━━━ MATERIAL FOR THE TASK
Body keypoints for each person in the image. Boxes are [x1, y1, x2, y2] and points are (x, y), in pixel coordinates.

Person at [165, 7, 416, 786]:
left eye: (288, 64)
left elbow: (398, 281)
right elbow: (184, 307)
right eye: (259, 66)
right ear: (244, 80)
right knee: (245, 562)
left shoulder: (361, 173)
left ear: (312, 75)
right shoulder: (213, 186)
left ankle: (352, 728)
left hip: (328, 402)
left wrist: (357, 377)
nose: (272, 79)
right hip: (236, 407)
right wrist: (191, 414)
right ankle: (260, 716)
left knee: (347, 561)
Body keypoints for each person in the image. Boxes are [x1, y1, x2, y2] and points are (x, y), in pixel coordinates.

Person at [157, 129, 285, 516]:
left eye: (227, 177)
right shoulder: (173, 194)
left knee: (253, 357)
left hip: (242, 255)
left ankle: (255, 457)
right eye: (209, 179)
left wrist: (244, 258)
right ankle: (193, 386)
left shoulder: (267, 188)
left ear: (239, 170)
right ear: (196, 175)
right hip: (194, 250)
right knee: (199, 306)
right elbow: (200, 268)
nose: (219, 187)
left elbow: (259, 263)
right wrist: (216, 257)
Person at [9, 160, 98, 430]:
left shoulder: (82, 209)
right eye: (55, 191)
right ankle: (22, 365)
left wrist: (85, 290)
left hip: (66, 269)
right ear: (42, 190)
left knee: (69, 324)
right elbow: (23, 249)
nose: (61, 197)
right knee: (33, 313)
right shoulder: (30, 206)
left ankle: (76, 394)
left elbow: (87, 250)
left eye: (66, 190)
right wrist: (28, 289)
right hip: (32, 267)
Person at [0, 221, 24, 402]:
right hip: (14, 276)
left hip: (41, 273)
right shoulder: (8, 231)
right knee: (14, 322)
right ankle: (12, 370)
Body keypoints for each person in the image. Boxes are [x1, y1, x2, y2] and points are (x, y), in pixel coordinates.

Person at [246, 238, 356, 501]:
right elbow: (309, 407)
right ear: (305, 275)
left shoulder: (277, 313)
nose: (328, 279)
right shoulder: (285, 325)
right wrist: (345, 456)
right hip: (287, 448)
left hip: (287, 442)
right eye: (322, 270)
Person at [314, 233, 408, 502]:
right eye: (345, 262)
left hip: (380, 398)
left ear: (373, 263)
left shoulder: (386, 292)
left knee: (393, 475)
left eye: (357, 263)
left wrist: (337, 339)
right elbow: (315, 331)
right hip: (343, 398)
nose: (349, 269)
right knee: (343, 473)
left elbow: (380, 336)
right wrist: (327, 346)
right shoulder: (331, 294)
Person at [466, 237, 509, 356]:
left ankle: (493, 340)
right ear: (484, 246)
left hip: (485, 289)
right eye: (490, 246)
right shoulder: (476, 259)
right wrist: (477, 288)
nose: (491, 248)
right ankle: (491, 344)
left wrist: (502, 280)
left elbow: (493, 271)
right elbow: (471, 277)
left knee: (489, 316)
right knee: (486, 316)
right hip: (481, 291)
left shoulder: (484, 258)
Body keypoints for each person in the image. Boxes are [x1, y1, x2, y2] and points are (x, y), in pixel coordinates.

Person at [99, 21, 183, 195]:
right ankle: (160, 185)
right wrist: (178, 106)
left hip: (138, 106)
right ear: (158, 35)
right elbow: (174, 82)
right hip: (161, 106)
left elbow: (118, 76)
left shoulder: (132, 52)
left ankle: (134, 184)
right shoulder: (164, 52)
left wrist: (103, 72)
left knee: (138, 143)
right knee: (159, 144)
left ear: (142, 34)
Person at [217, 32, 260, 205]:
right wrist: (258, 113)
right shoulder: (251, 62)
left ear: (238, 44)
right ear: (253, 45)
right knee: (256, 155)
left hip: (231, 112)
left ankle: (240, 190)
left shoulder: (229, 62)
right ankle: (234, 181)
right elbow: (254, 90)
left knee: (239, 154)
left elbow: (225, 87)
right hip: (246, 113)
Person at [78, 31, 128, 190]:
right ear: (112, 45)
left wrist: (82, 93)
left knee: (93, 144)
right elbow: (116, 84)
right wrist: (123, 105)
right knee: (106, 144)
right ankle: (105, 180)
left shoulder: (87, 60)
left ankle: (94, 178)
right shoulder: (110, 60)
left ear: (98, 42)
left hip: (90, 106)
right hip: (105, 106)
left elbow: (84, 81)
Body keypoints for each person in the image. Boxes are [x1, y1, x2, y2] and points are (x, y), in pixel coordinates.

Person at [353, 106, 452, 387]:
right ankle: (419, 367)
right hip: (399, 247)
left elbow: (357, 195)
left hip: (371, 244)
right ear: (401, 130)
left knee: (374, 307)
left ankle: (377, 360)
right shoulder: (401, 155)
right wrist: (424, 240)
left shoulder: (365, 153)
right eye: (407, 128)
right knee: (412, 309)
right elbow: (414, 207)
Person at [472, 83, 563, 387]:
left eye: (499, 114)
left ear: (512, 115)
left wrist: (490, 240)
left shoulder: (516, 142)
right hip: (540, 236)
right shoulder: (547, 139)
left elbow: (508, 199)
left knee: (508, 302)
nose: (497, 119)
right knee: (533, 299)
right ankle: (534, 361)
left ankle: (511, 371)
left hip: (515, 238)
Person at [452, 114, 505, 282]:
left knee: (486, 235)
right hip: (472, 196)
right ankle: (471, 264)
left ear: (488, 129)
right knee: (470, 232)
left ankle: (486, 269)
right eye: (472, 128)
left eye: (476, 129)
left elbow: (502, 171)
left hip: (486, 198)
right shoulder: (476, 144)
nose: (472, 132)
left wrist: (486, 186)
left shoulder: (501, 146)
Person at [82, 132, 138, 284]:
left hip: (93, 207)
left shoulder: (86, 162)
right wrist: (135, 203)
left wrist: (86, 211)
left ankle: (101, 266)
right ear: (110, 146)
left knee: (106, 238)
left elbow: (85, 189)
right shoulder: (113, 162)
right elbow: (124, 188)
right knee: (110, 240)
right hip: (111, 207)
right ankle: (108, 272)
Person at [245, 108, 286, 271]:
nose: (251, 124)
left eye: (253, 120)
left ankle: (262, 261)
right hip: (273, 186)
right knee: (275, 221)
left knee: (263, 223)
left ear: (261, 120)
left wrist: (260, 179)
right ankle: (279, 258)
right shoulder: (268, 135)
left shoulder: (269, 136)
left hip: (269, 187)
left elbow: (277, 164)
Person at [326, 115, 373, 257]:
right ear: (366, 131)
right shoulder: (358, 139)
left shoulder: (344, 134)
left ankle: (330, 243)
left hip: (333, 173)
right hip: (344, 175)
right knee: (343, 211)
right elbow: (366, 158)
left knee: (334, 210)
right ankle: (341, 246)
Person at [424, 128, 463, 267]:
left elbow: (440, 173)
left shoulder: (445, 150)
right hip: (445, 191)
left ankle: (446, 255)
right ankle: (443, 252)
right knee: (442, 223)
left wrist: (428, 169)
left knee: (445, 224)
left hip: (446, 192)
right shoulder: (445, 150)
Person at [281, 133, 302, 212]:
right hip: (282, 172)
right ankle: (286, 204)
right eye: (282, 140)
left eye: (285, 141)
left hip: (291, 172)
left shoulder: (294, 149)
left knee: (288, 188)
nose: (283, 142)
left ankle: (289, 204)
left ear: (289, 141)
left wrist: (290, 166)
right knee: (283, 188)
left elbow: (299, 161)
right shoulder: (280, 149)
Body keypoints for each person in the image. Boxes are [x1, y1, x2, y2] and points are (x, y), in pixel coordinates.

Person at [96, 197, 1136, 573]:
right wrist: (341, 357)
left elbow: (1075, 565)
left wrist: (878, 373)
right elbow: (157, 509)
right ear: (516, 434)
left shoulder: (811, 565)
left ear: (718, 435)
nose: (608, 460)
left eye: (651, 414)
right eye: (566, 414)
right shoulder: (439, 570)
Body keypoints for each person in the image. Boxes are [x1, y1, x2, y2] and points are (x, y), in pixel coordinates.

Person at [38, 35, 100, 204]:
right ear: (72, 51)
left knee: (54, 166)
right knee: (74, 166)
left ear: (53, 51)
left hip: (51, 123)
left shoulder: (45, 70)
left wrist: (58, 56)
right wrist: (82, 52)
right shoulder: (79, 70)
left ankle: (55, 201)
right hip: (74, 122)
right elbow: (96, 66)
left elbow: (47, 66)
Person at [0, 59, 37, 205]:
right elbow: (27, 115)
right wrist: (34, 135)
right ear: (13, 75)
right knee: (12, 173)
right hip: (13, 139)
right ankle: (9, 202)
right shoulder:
━━━━━━
[INSTRUCTIONS FOR THE TASK]
Would you print exactly, and only, the lines of the data above from the line with "left hip: (242, 255)" through the line with "left shoulder: (82, 209)", inclusive?

[PROBLEM SOLUTION]
left hip: (242, 255)
left ankle: (255, 457)
right eye: (209, 179)
left wrist: (244, 258)
right ankle: (193, 386)
left shoulder: (267, 188)
left ear: (239, 170)
right ear: (196, 175)
right hip: (194, 250)
right knee: (199, 306)
right elbow: (200, 268)
nose: (219, 187)
left elbow: (259, 263)
right wrist: (216, 257)
Person at [9, 160, 98, 430]:
left shoulder: (82, 209)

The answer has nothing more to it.